Friday, June 5, 2020

CMS Creates Flexibilities for Certain CMMI Models to Mitigate COVID-19 Impact

On June 3, CMS released a table outlining the new flexibilities and adjustments to current and future Center for Medicare and Medicaid Innovation (CMMI) models. The model adjustments are categorized according to financial, quality and model timeline modifications. CMS used specific principles such as flexibilities currently offered in model design, minimizing reporting burden, maintaining financial incentives to promote quality outcomes and entice continued participation in value-based arrangements, leveraging COVID-19 flexibilities outlined in regulation and waivers, etc. to identify apposite flexibilities.
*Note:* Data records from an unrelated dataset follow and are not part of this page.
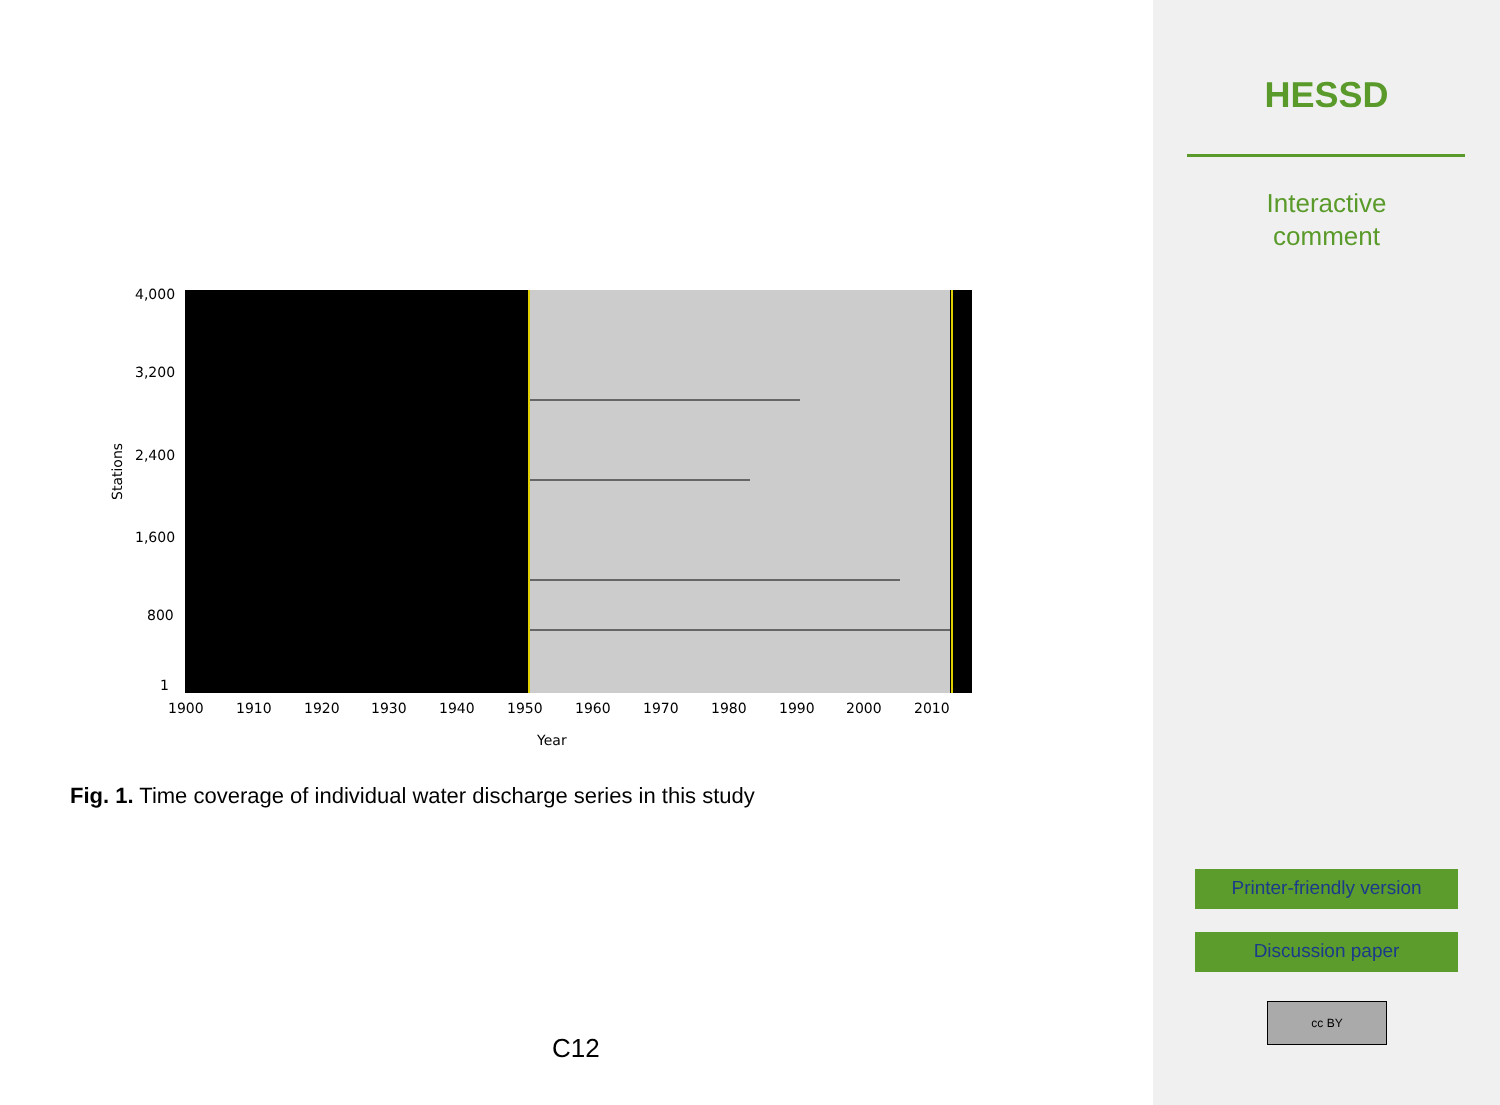4,000
3,200
2,400
1,600
800
1
1900
1910
1920
1930
1940
1950
1960
1970
1980
1990
2000
2010
Year
Stations
Fig. 1. Time coverage of individual water discharge series in this study
C12
HESSD
Interactive
comment
Printer-friendly version
Discussion paper
cc BY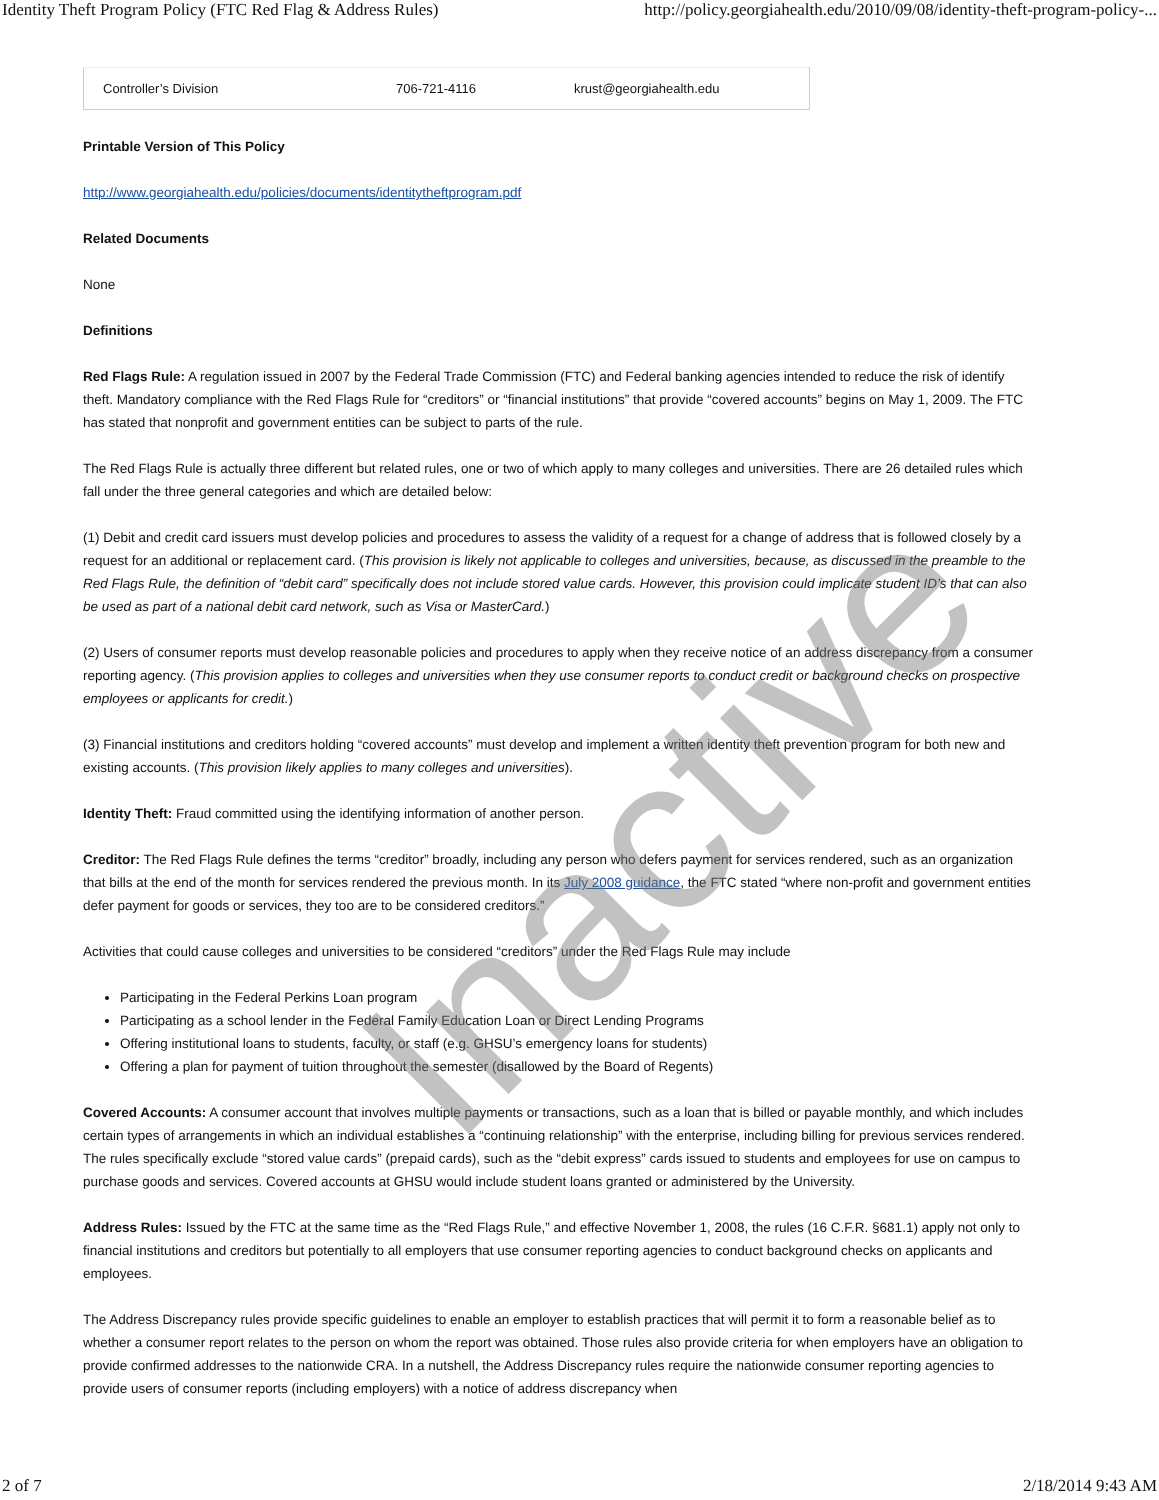Identity Theft Program Policy (FTC Red Flag & Address Rules) http://policy.georgiahealth.edu/2010/09/08/identity-theft-program-policy-...
| Controller’s Division | 706-721-4116 | krust@georgiahealth.edu |
Printable Version of This Policy
http://www.georgiahealth.edu/policies/documents/identitytheftprogram.pdf
Related Documents
None
Definitions
Red Flags Rule: A regulation issued in 2007 by the Federal Trade Commission (FTC) and Federal banking agencies intended to reduce the risk of identify theft. Mandatory compliance with the Red Flags Rule for “creditors” or “financial institutions” that provide “covered accounts” begins on May 1, 2009. The FTC has stated that nonprofit and government entities can be subject to parts of the rule.
The Red Flags Rule is actually three different but related rules, one or two of which apply to many colleges and universities. There are 26 detailed rules which fall under the three general categories and which are detailed below:
(1) Debit and credit card issuers must develop policies and procedures to assess the validity of a request for a change of address that is followed closely by a request for an additional or replacement card. (This provision is likely not applicable to colleges and universities, because, as discussed in the preamble to the Red Flags Rule, the definition of “debit card” specifically does not include stored value cards. However, this provision could implicate student ID’s that can also be used as part of a national debit card network, such as Visa or MasterCard.)
(2) Users of consumer reports must develop reasonable policies and procedures to apply when they receive notice of an address discrepancy from a consumer reporting agency. (This provision applies to colleges and universities when they use consumer reports to conduct credit or background checks on prospective employees or applicants for credit.)
(3) Financial institutions and creditors holding “covered accounts” must develop and implement a written identity theft prevention program for both new and existing accounts. (This provision likely applies to many colleges and universities).
Identity Theft: Fraud committed using the identifying information of another person.
Creditor: The Red Flags Rule defines the terms “creditor” broadly, including any person who defers payment for services rendered, such as an organization that bills at the end of the month for services rendered the previous month. In its July 2008 guidance, the FTC stated “where non-profit and government entities defer payment for goods or services, they too are to be considered creditors.”
Activities that could cause colleges and universities to be considered “creditors” under the Red Flags Rule may include
Participating in the Federal Perkins Loan program
Participating as a school lender in the Federal Family Education Loan or Direct Lending Programs
Offering institutional loans to students, faculty, or staff (e.g. GHSU’s emergency loans for students)
Offering a plan for payment of tuition throughout the semester (disallowed by the Board of Regents)
Covered Accounts: A consumer account that involves multiple payments or transactions, such as a loan that is billed or payable monthly, and which includes certain types of arrangements in which an individual establishes a “continuing relationship” with the enterprise, including billing for previous services rendered. The rules specifically exclude “stored value cards” (prepaid cards), such as the “debit express” cards issued to students and employees for use on campus to purchase goods and services. Covered accounts at GHSU would include student loans granted or administered by the University.
Address Rules: Issued by the FTC at the same time as the “Red Flags Rule,” and effective November 1, 2008, the rules (16 C.F.R. §681.1) apply not only to financial institutions and creditors but potentially to all employers that use consumer reporting agencies to conduct background checks on applicants and employees.
The Address Discrepancy rules provide specific guidelines to enable an employer to establish practices that will permit it to form a reasonable belief as to whether a consumer report relates to the person on whom the report was obtained. Those rules also provide criteria for when employers have an obligation to provide confirmed addresses to the nationwide CRA. In a nutshell, the Address Discrepancy rules require the nationwide consumer reporting agencies to provide users of consumer reports (including employers) with a notice of address discrepancy when
Inactive
2 of 7 2/18/2014 9:43 AM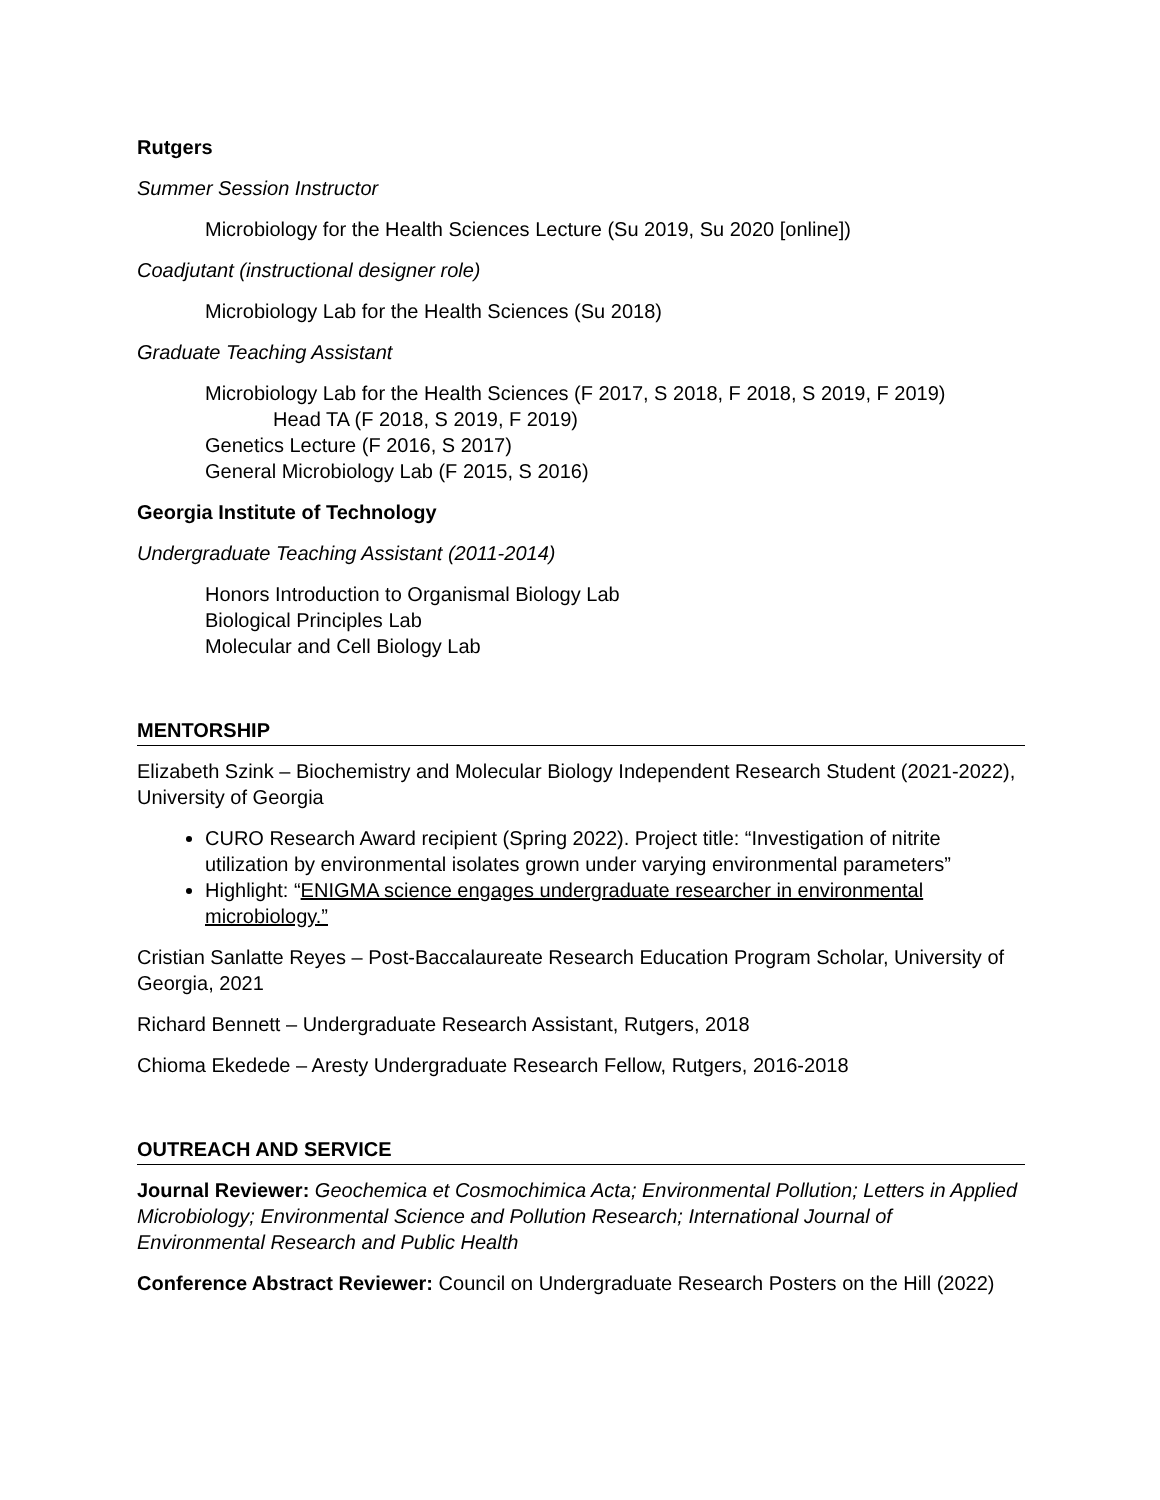Rutgers
Summer Session Instructor
Microbiology for the Health Sciences Lecture (Su 2019, Su 2020 [online])
Coadjutant (instructional designer role)
Microbiology Lab for the Health Sciences (Su 2018)
Graduate Teaching Assistant
Microbiology Lab for the Health Sciences (F 2017, S 2018, F 2018, S 2019, F 2019)
Head TA (F 2018, S 2019, F 2019)
Genetics Lecture (F 2016, S 2017)
General Microbiology Lab (F 2015, S 2016)
Georgia Institute of Technology
Undergraduate Teaching Assistant (2011-2014)
Honors Introduction to Organismal Biology Lab
Biological Principles Lab
Molecular and Cell Biology Lab
MENTORSHIP
Elizabeth Szink – Biochemistry and Molecular Biology Independent Research Student (2021-2022), University of Georgia
CURO Research Award recipient (Spring 2022). Project title: “Investigation of nitrite utilization by environmental isolates grown under varying environmental parameters”
Highlight: “ENIGMA science engages undergraduate researcher in environmental microbiology.”
Cristian Sanlatte Reyes – Post-Baccalaureate Research Education Program Scholar, University of Georgia, 2021
Richard Bennett – Undergraduate Research Assistant, Rutgers, 2018
Chioma Ekedede – Aresty Undergraduate Research Fellow, Rutgers, 2016-2018
OUTREACH AND SERVICE
Journal Reviewer: Geochemica et Cosmochimica Acta; Environmental Pollution; Letters in Applied Microbiology; Environmental Science and Pollution Research; International Journal of Environmental Research and Public Health
Conference Abstract Reviewer: Council on Undergraduate Research Posters on the Hill (2022)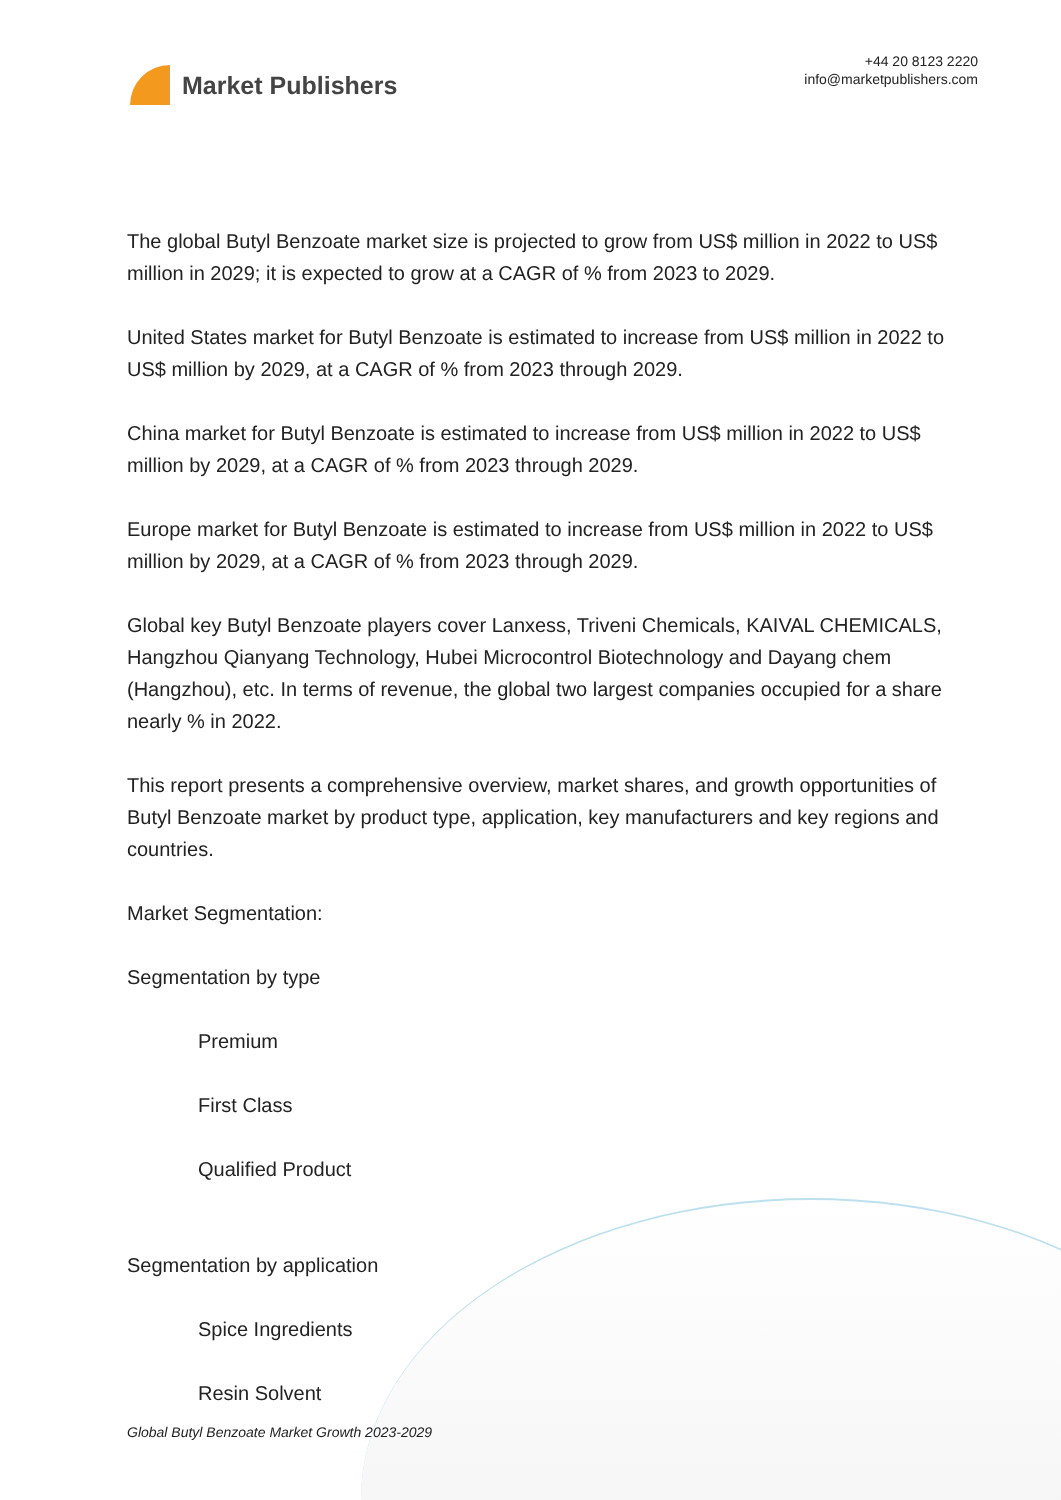Market Publishers
+44 20 8123 2220
info@marketpublishers.com
The global Butyl Benzoate market size is projected to grow from US$ million in 2022 to US$ million in 2029; it is expected to grow at a CAGR of % from 2023 to 2029.
United States market for Butyl Benzoate is estimated to increase from US$ million in 2022 to US$ million by 2029, at a CAGR of % from 2023 through 2029.
China market for Butyl Benzoate is estimated to increase from US$ million in 2022 to US$ million by 2029, at a CAGR of % from 2023 through 2029.
Europe market for Butyl Benzoate is estimated to increase from US$ million in 2022 to US$ million by 2029, at a CAGR of % from 2023 through 2029.
Global key Butyl Benzoate players cover Lanxess, Triveni Chemicals, KAIVAL CHEMICALS, Hangzhou Qianyang Technology, Hubei Microcontrol Biotechnology and Dayang chem (Hangzhou), etc. In terms of revenue, the global two largest companies occupied for a share nearly % in 2022.
This report presents a comprehensive overview, market shares, and growth opportunities of Butyl Benzoate market by product type, application, key manufacturers and key regions and countries.
Market Segmentation:
Segmentation by type
Premium
First Class
Qualified Product
Segmentation by application
Spice Ingredients
Resin Solvent
Global Butyl Benzoate Market Growth 2023-2029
Some of the notable flexibilities include:

  • The opportunity for BPCI-A participants to opt out of upside and downside risk by excluding Clinical Episodes from Reconciliation for Model Year 3 (2020), and for those that choose to continue in two-sided risk to remove episodes with a COVID-19 diagnosis from reconciliation. 
  • Model extension of CJR Year 5 until March 2021 along with removal of downside risk by capping actual episode payments at the target price for anchor hospitalizations with an admission date between January 31, 2020 through the termination of the PHE. 
  • Postponement of the start of the first performance period of Professional and Global Direct Contracting Model to April 1, 2021 and creation of a second cohort application cycle during 2021 for launch January 1, 2022. 

 The chart also includes previously adopted flexibilities to the MSSP and Next Gen ACO models.